Fani Popka chcieli zobaczyć go na kanapie u Kuby Wojewódzkiego już w zeszłym sezonie. Niestety okazało się, że produkcji nie stać na występ kontrowersyjnego muzyka. - Wszystkich którzy prosili o zaproszenie Popka informuje, ze manager artysty postawił warunki, których nie jest w stanie spełnić żaden program telewizyjny w tym kraju - napisał Wojewódzki na swoim Facebooku jakiś czas temu. - Nie stać tego pana na króla Albanii. TVN teraz cienko przędzie - skomentował wówczas sytuację muzyk.

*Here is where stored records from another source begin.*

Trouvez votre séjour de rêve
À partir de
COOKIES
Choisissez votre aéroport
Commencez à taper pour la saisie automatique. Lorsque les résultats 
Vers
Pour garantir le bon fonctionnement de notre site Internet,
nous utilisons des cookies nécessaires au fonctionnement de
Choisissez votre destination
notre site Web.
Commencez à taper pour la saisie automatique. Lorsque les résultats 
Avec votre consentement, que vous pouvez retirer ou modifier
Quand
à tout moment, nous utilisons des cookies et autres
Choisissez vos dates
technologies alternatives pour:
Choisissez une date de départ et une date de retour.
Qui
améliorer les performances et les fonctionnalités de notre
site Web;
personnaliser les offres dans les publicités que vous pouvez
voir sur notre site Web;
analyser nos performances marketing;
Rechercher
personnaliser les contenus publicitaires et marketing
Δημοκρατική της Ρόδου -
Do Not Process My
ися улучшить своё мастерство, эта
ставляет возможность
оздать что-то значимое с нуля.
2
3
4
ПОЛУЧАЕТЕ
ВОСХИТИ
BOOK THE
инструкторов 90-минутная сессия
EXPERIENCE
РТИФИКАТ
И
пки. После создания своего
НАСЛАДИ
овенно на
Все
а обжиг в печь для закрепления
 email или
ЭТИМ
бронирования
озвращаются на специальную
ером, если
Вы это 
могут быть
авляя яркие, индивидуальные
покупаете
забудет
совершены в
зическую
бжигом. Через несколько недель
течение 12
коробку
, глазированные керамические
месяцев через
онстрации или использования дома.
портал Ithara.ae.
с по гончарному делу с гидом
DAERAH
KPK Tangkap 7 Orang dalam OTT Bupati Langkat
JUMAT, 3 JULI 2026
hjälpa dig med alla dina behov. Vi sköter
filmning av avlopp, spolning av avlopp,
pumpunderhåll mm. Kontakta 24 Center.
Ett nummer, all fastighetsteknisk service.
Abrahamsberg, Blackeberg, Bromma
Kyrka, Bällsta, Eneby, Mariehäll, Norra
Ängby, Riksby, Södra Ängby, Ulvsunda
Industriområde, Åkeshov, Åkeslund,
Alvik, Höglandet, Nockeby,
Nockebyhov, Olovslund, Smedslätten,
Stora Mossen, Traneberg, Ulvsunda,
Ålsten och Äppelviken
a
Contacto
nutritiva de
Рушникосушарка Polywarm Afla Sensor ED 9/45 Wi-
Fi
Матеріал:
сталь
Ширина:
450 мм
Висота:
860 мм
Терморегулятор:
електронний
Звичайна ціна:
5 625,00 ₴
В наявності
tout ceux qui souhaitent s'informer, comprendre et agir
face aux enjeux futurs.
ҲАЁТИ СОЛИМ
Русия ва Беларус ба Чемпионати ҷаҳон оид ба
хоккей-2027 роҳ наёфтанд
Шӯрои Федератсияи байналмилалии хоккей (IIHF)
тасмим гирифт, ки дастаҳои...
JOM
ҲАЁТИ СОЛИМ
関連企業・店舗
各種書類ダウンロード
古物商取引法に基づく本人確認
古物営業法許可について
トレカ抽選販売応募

Minęło jednak parę miesięcy i okazało się, że Popek jednak wystąpi w show. Nie wiadomo, czy producent poszedł Popkowi na rękę, czy może Król Albanii obniżył stawkę. Do spotkania w studiu doszło i celebryta otrzyma wkrótce honorarium. Już zapowiedział na co wyda zarobione w kilka godzin pieniądze. Jeśli myślicie, że kupi sobie kolejne sportowe auto, albo wyda kasę na inne przyjemności, to się grubo mylicie.
W opublikowanym na YouTube filmie, Popek wyznaje na co przeznaczy wynagrodzenie. - Pieniądze z Kuby Wojewódzkiego, które dostaliśmy, przeznaczamy na cele charytatywne. Połowa pieniędzy pójdzie na dom dziecka w Bydgoszczy - wyznaje muzyk. - A połowa pieniążków idzie do Państwowego Młodzieżowego Ośrodka Wychowawczego W Płocku - zapowiedział Popek. To miło z jego strony. Być może Popek został filantropem po występie u Kuby jego trenera Marcina "Różala" Różalskiego, który dał się pobić dziennikarzowi za 100 tysięcy złotych przeznaczonych na cele charytatywne.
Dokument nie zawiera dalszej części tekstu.